The issue of cash proffers, otherwise known as infrastructure finance, has become a contentious issue recently. Builders want the $18,966 cash proffer, paid per new home, dropped or somehow altered to allow them to remain competitive. County officials say that without cash proffers there will be no Capital Improvement Program (CIP) and county infrastructure, will suffer.
A committee has been seated and to date have had two meetings. A third has been scheduled for March 21 at which the five members of the committee believe they will be able to make a recommendation to the Planning Commission and the Board of Supervisors (BOS).
There are two pots of money that the county operates from. One is the general fund, which pays for salaries, maintenance, utilities, building permits, economic develop and a number other county services.
The second is called the CIP, which pays for big projects such as new schools, renovations, new and expanded libraries and parks, new fire stations and additional road improvement that the state doesn’t pay for.
The cash proffer system requires or requests builders/developers to pay for the impact that new homes/condos/apartment units will have on the infrastructure of the county. In addition these improvements still have additional funding financed through General Obligation Bonds, voted on by citizens and pay for some of the CIP costs. In fact about 68 percent of them. Cash proffers pay about 21 percent and the rest are taken from the general fund.
A bond issued by the county is really a loan, and that is an option to replace cash proffers, but interest and regular payment have to be made on the bonds/loans. But according to county officials, as revenue decreases for the county, paying interest on the payment on such a bond is untenable and would place the county in a compromising position. “It’s like going out and buying a house when you just lost your job,” said one official.
But there is pressure being brought to bear. Local organizations such as the Home Builders Association of Richmond (HBAR), Richmond Association of REALTORS® and the Chesterfield Chamber of Commerce. have stated that they would favor the removal of cash proffers because it cuts into the local economy.

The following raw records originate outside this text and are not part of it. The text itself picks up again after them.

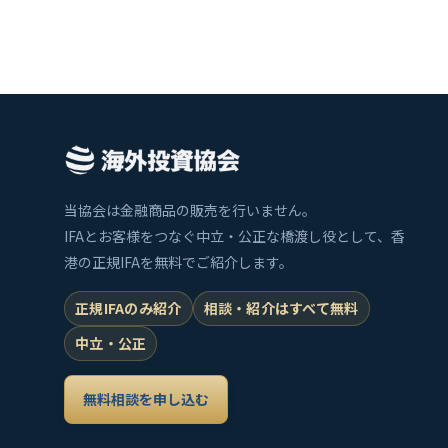
当協会は金融商品の販売を行いません。
IFAとお客様をつなぐ中立・公正な橋渡し役として、香
港の正規IFAを無料でご紹介します。
正規IFAのみ紹介
相談・紹介はすべて無料
中立・公正
無料相談を申し込む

“A cash proffer is a tax and is paid for by the homebuyer,” said Craig Tolson, Executive vice president, HBAR. “Ninety-nine percent of the time I guarantee the homebuyer has no idea they’re paying this tax.”
Builders say that the $18,966 that they pay in proffers when transferring a home to its buyer is added to the price, thereby increasing the price. There are also utility hookup fees to pay as well, and without proffers the economy would fare better.
“One common argument that we see is that residential construction is not an economic driver and does not pay for itself,” Tolson said. The impact of building 800 homes in Chesterfield County in one year is $169 million in local income, $16.7 million in tax revenue and 2,570 jobs. “If there were 2,500 jobs brought to Chesterfield there would surely be a ribbon cutting,” Tolson said.
But when the cost of a home in Chesterfield, which includes cash proffers, is compared to that of our northern neighbor Henrico County, they are just about the same. Henrico does not have a cash proffer system.
During a cash proffer forum hosted by the Chesterfield County Chamber and the Chesterfield Business Council, Allen Carmody, director of Chesterfield’s budget and management department, indicated that the cost of homes in Chesterfield are comparable to Henrico in a number of cost levels.
“What the data shows you that for various ranges of house sizes that the price of a home in Chesterfield County is at or lower than that of Henrico County,” Carmody said. “Similarly, in terms of volume of sales, sales in Henrico [have been comparable to that of Chesterfield].”
Former Bermuda Supervisor Jack McHale, who also attended the forum, offered an important question. “Why do families move to Chesterfield County? They come here because homes offered here are across a large spectrum of prices. They come here because schools have an excellent reputation. We have a first rate fire/EMS and police services, and we have parks, libraries and other services that produce a quality of life that is excellent. To remain competitive Chesterfield County must invest [through the CIP] in improvements that add to our quality of life.” Cash proffers is an instrument to insure that continues, McHale said.
George Emerson, Emerson Builders and a developer said “What I want to say is that if you’re a land owner and you own land in Chesterfield County and you’re in an area designation for growth; if you’re a large land owner and you have to pay a proffer, the value of that property drops dramatically,” Emerson continued. “When a banker takes land at foreclosure and you consider the proffers, the property is worthless.”
While these arguments were made a week or so before the cash proffer committee began its work, the issues brought to the table were much the same. The committee was offered eight possible outcomes that their committee may present to the planning commission and the BOS. At the last meeting, three of those items were abandoned and one was added. The committee is consuming massive amounts of information and the cash proffer discussion will move to the next level.